We’ve noted in the previous Market Outlook that: “the fact that the S&P is basing sideways rather than bouncing higher as market digested Tuesday’s massive selloff indicating an internal weakness. Nevertheless, we’re expected the S&P to shift to an orderly low-level consolidation period prior to new downswing as the 2600 zone is too big and too important to fall quickly.”  As expected, the S&P closed higher Thursday as technology stocks rebounded following steep declines seen in recent sessions.  For the day, the bench mark gauge gained 1.4 percent to 2,640.87.  The Dow Jones industrial average rose 1.07 percent to 24,103.11. The Nasdaq composite advanced 1.6 percent 7,063.44.  The CBOE Volatility Index (VIX), widely considered the best gauge of fear in the market, tumbled 12.68 percent to close at 19.97.


One of the noteworthy developments in recent days has been the move in transports. The group attracted strong buying support Thursday that saw the iShares Transportation Average ETF (IYT) surged 2.03 percent to 187.03, bringing its YTD loss down to 2.4 percent, slightly underperformed the S&P.  Now the question is whether the rally has more legs?  Below is an update look at a trade in IYT.

The graphics below are from our “U.S. Market Trading Map”, show the near-term technical bias and trading ranges.  As shown, the underlying is in a short-term bullish trend when the price bars are painted in green.  The underlying is in a short-term bearish trend when the price bars are painted in red.  The yellow bars identify period of neutral or sideways trading pattern.  Additionally, the light-blue shading represents the short-term trading range.  A move above or below that range is considered overbought (as represents by the red shading) or oversold (as represents by the dark-green shading).  Readings above or below the red and green shaded areas are considered extremely overbought or extremely oversold.

Chart 1.1 – iShares Transportation Average ETF (weekly)

## [Extracted information]

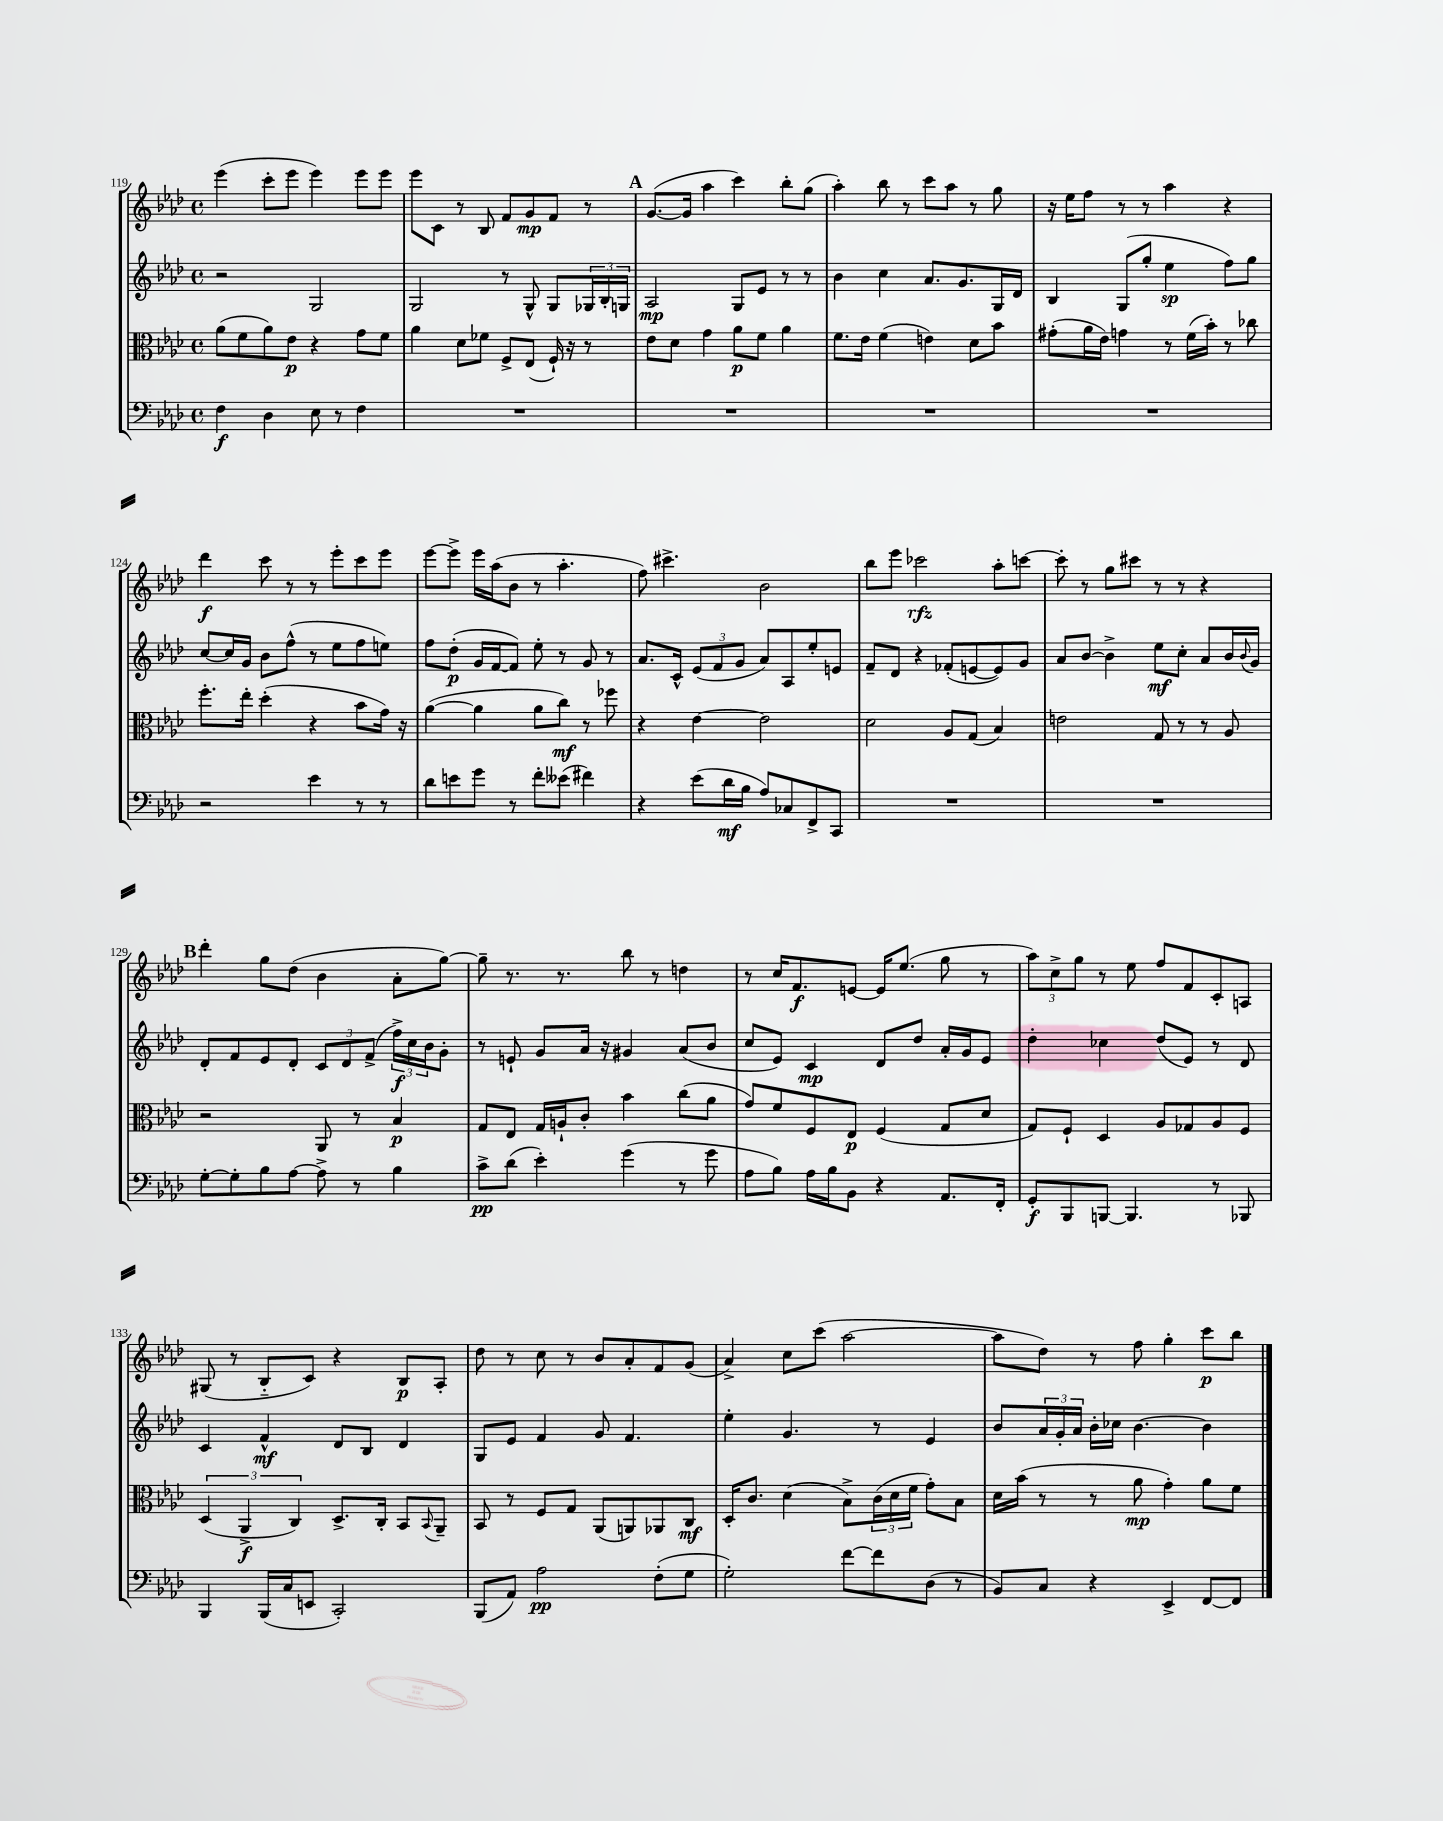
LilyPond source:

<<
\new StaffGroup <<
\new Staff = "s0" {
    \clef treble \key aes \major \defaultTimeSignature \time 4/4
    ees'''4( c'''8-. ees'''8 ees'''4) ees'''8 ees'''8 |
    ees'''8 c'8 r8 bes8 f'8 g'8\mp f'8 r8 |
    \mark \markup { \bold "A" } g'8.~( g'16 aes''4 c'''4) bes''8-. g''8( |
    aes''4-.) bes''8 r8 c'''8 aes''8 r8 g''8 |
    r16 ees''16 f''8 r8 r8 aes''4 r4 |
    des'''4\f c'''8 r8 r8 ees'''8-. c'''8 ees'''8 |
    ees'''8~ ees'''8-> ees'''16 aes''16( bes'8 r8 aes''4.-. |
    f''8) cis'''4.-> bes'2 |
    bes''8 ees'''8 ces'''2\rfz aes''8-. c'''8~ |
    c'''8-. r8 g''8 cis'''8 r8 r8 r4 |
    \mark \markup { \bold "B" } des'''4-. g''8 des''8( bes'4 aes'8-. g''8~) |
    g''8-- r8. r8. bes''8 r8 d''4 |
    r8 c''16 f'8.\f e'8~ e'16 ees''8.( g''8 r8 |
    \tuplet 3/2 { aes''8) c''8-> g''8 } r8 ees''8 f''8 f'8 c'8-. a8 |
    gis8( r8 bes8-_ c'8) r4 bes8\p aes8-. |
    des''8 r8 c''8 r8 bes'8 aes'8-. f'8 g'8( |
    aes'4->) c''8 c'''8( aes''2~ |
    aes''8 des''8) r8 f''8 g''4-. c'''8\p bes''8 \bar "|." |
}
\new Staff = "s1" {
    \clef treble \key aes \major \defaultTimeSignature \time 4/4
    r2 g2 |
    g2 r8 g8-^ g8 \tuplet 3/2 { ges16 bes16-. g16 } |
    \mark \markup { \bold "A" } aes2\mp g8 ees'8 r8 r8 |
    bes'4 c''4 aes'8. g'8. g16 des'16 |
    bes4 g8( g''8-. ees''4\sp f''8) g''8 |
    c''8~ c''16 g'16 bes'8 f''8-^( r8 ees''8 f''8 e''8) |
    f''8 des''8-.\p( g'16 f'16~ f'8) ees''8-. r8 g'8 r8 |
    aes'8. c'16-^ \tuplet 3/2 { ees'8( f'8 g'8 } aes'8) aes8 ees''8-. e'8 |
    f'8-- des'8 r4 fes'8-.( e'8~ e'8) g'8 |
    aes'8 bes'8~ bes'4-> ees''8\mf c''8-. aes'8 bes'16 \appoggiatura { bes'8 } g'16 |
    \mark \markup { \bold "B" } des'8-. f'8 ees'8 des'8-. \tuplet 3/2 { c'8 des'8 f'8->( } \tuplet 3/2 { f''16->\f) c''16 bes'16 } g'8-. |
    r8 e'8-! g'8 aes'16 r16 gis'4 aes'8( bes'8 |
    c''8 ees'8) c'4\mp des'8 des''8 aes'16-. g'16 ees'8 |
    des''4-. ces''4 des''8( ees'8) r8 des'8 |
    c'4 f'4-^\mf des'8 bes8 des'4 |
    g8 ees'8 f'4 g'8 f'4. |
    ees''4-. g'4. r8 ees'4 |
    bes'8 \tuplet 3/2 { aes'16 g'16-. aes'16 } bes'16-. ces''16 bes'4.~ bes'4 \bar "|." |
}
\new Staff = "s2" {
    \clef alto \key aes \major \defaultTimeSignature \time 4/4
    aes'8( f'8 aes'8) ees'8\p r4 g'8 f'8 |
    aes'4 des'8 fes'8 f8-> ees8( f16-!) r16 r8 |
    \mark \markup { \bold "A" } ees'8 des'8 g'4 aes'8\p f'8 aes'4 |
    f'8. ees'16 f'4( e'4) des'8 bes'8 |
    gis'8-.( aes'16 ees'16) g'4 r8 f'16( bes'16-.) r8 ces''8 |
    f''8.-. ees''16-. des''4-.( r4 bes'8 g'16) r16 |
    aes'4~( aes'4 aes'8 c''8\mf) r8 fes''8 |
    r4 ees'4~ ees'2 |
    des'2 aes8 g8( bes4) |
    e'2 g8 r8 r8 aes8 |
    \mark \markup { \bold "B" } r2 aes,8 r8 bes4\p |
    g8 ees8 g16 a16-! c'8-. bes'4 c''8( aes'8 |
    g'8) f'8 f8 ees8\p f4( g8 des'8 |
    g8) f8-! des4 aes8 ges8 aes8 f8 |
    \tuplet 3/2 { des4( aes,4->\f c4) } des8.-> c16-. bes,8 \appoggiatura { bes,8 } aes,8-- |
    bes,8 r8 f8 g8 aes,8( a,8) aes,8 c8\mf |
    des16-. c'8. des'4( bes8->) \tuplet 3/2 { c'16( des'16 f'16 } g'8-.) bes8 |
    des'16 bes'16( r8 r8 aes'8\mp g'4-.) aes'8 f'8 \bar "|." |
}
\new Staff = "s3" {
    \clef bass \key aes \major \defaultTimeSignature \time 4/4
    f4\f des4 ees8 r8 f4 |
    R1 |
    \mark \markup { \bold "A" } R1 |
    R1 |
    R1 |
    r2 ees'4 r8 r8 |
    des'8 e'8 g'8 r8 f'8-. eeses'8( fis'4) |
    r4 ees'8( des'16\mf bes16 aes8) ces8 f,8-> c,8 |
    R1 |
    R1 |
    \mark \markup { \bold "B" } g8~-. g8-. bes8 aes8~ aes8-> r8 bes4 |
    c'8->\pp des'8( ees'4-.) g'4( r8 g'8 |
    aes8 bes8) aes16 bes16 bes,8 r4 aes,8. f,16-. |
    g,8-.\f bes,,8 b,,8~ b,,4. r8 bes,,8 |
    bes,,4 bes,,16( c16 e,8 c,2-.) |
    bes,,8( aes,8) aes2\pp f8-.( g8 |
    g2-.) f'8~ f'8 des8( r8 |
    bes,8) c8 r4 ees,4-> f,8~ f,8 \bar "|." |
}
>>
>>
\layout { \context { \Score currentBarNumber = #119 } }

## [Written request A]
Quote the market commentary from "We’ve noted in" up to and including "close at 19.97.".
## [Written request B]
Pull out each line in the rows that contains the string "defaultTimeSignature".

## [Correct response A]
We’ve noted in the previous Market Outlook that: “the fact that the S&P is basing sideways rather than bouncing higher as market digested Tuesday’s massive selloff indicating an internal weakness. Nevertheless, we’re expected the S&P to shift to an orderly low-level consolidation period prior to new downswing as the 2600 zone is too big and too important to fall quickly.”  As expected, the S&P closed higher Thursday as technology stocks rebounded following steep declines seen in recent sessions.  For the day, the bench mark gauge gained 1.4 percent to 2,640.87.  The Dow Jones industrial average rose 1.07 percent to 24,103.11. The Nasdaq composite advanced 1.6 percent 7,063.44.  The CBOE Volatility Index (VIX), widely considered the best gauge of fear in the market, tumbled 12.68 percent to close at 19.97.

## [Correct response B]
    \clef treble \key aes \major \defaultTimeSignature \time 4/4
    \clef treble \key aes \major \defaultTimeSignature \time 4/4
    \clef alto \key aes \major \defaultTimeSignature \time 4/4
    \clef bass \key aes \major \defaultTimeSignature \time 4/4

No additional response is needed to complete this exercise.